Kydd introduced himself, sat down and looked around respectfully.

The hard-faced man leaned across to him. “So yer new pressed, are yer? Know about the sea, do yer? No?” He didn’t wait for a reply. Jabbing his pot at Kydd, he snarled, “Yer’ll suffer, yer clueless lubber. You’re really gonna hurt.”

The conversations tailed off, and around the table sea-hardened men stared at Kydd.

Phelps’s eyebrows rose. “Give no mind to ’im. We has a sayin’ — ‘Messmate before a shipmate, shipmate before a stranger, stranger before a dog.’
 
” He glared around and the talk resumed.

Kydd remained quiet.

Phelps chuckled, then turned to the old man at the ship’s side and called, “Crooky, lend our guest some traps — we can’t have him keelin’ over on his first day.”

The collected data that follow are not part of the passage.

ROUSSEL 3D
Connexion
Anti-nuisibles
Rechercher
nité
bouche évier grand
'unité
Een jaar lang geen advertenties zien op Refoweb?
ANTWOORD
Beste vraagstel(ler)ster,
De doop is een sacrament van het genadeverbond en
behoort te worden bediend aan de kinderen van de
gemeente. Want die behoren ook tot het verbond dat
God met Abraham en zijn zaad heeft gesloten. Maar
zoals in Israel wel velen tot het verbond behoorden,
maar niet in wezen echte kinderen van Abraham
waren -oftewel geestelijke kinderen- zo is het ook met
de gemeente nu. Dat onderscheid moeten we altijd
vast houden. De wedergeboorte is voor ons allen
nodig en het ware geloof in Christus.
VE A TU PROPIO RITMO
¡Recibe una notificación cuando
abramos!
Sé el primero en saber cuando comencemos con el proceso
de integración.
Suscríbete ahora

Kydd nodded gratefully as a wooden plate landed in front of him filled with a gray oatmeal mix and occasional lumps of meat. Ravenous, he spooned up some of the oatmeal but was instantly revolted. It was rancid, with flecks of black suggestive of darker secrets. The meat was a mass of gristle and definitely on the turn. There was nothing for it: he was famished, so he bolted it down without pause. The gristlebound hunks stayed in the bottom of the bowl.

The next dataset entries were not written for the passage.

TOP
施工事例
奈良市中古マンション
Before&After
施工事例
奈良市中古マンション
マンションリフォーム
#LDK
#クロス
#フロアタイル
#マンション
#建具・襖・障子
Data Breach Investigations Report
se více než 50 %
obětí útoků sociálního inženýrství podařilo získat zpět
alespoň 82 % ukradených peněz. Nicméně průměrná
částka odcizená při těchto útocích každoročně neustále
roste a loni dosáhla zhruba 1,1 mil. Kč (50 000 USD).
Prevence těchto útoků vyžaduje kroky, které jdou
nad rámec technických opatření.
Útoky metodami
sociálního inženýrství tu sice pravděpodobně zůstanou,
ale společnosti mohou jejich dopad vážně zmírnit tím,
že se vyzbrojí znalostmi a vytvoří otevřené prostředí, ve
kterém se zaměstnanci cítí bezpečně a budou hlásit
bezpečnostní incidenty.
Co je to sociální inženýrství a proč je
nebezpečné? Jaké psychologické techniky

The repulsive food restored his energy, and Kydd’s spirits rose. He finished his meal and looked up, aware that he had been too hungry to pay attention to his duties as a guest at table. “Er, where are we going, d’ y’ reckon?” he asked. It was still a matter of amazement to him that their busy world was traveling along while they sat down to table.

“Give it no mind, lad, it’s not our job to know the answer t’ that.” Phelps sniffed and leaned over to the grog tub. He waved his pot at the old man. “Light along a can for my frien’ here, Crooky.”

Kydd gingerly took a pull at his tankard. It was small beer, somewhat rank with an elusive herb-like bitterness, but he nearly drained it in one.

“I thought sailors only had rum,” he said, without thinking.

Phelps grinned. “We does, but only when the swipes runs out.” He pursed his lips. “You sayin’ as you want to try some?” he said, in mock innocence.

Kydd looked around, but the others did not seem to notice; they were all comfortably in conversation. “Are you offering?” he said.

“Wait there,” said Phelps, and lurched heavily to his feet. He went forward out of sight and returned with his jacket clutched tight around him as though against the cold. He resumed his seat. “Give us yer pot, mate,” he instructed. Kydd did as he was told and caught the flash of a black bottle under the table. Then his tankard was returned.